Unfortunately not. I reproduced the issue again and attached another full journalctl log file (EEE disabled). (It needs to be considered that the time stamps are not set before the time synchronization correctly.) The log file contains the same log messages for PCIE as in the other log file:
cat journalctl_EEE_disabled_again_full.log | grep PCI
Jun 18 22:24:49 apalis-tk1 kernel: PCIE.C: tegra_pcie_enable_regulators : regulator hvdd_pex
Jun 18 22:24:49 apalis-tk1 kernel: PCIE.C: tegra_pcie_enable_regulators : regulator pexio
Jun 18 22:24:49 apalis-tk1 kernel: PCIE.C: tegra_pcie_enable_regulators : regulator avdd_plle
Jun 18 22:24:49 apalis-tk1 kernel: PCIE: port 0: link down, retrying
Jun 18 22:24:49 apalis-tk1 kernel: PCIE: port 0: link down, retrying
Jun 18 22:24:49 apalis-tk1 kernel: PCIE: port 0: link down, retrying
Jun 18 22:24:49 apalis-tk1 kernel: PCIE: port 0: link down, ignoring
Jun 18 22:24:49 apalis-tk1 kernel: PCIE: port 1: link down, retrying
Jun 18 22:24:49 apalis-tk1 kernel: PCIE: port 1: link down, retrying
Jun 18 22:24:49 apalis-tk1 kernel: PCIE: port 1: link down, retrying
Jun 18 22:24:49 apalis-tk1 kernel: PCIE: port 1: link down, ignoring
Jun 18 22:24:49 apalis-tk1 kernel: PCIE: no ports detected
Jun 18 22:24:49 apalis-tk1 kernel: ehci-pci: EHCI PCI platform driver
I ran the test script over the long weekend (from last Friday on). Unfortunately the test script halted again.
But as the device is kept powered on after script halt I was able to check the physical link led on the switch which is turned on like it should be. lspci lists the ethernet controller Ethernet controller: Intel Corporation I210 Gigabit Network Connection (rev 03) as it should be. And the device is pingable with ping as it should be. That means that either (a) some network issue over the weekend, (b) a too short time delay between power cycles in the test script or (c) we missed to consider your refinement of the patches is likely as root cause for the script halting. I think more (a) is more probable.
I check if we considered your patch refinement and I increase the power cycle time delay in the test script and let the test script run again until tomorrow.
OK, thanks for letting us know. We actually also run a collection of modules during Assumption of Mary in our temperature chamber over the full temperature range (e.g. -25 to 85 deg C). However first just with stock 2.7b3 to have a baseline.
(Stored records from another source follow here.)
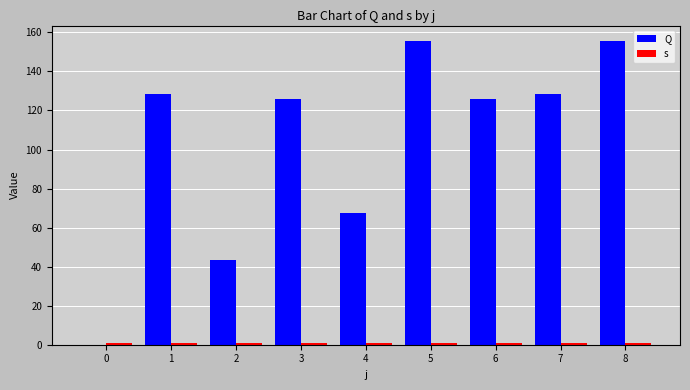

What is the sum of all s values?

9.0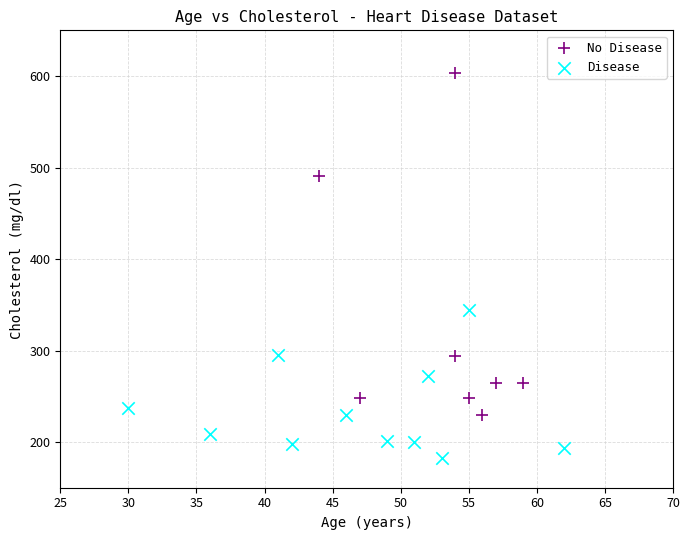

Which series has the largest Y range (max minus min)?

No Disease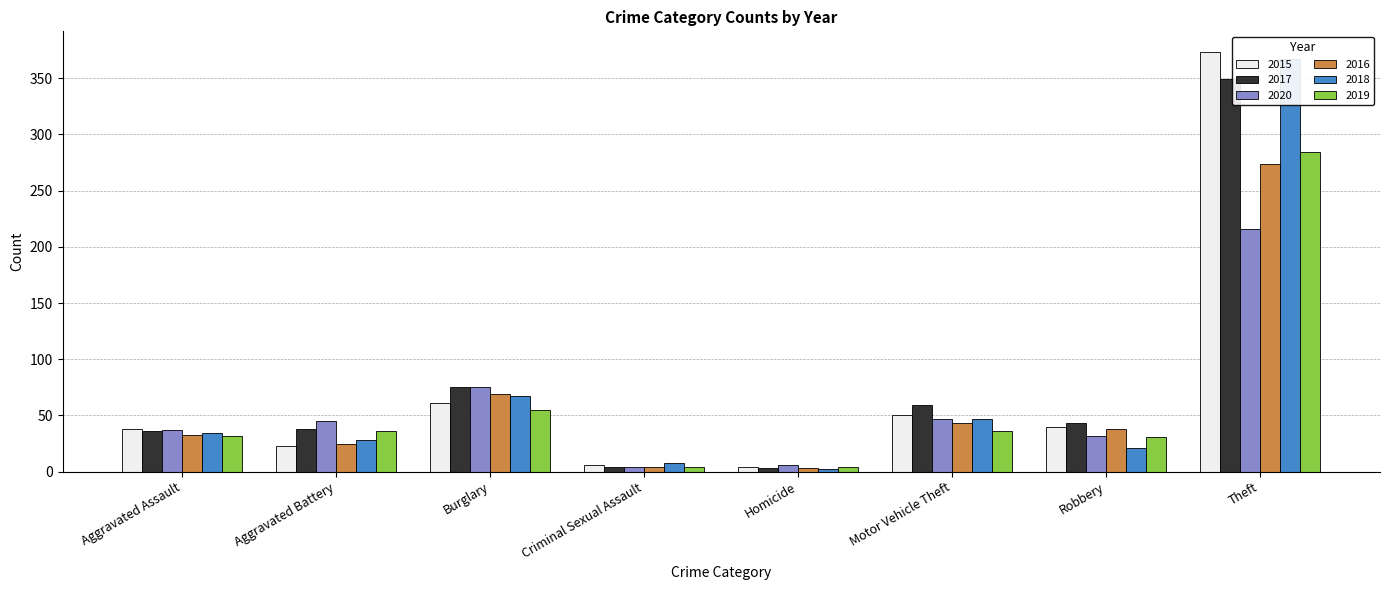

What is the label of the 2nd bar from the right?

Robbery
I am about to update them all with my fixes and we will see…
As mentioned in your other thread we did successfully test the U-Boot fix and therefore validated the hardware to be fine. Further validation & verification running the full BSP will be conducted over time also with the upcoming V1.2A hardware revision.
What of the available power supply alternatives shall I use to prevent from an power supply impact onto the test Apalis Eval Board data sheet, p. 11? The power supply alternative must support continuous power supply, see this related question.
I believe @diego.tx answered that one already, right? Please note that we are just wrapping up the Q3 2.7b4 release and should have it available shortly.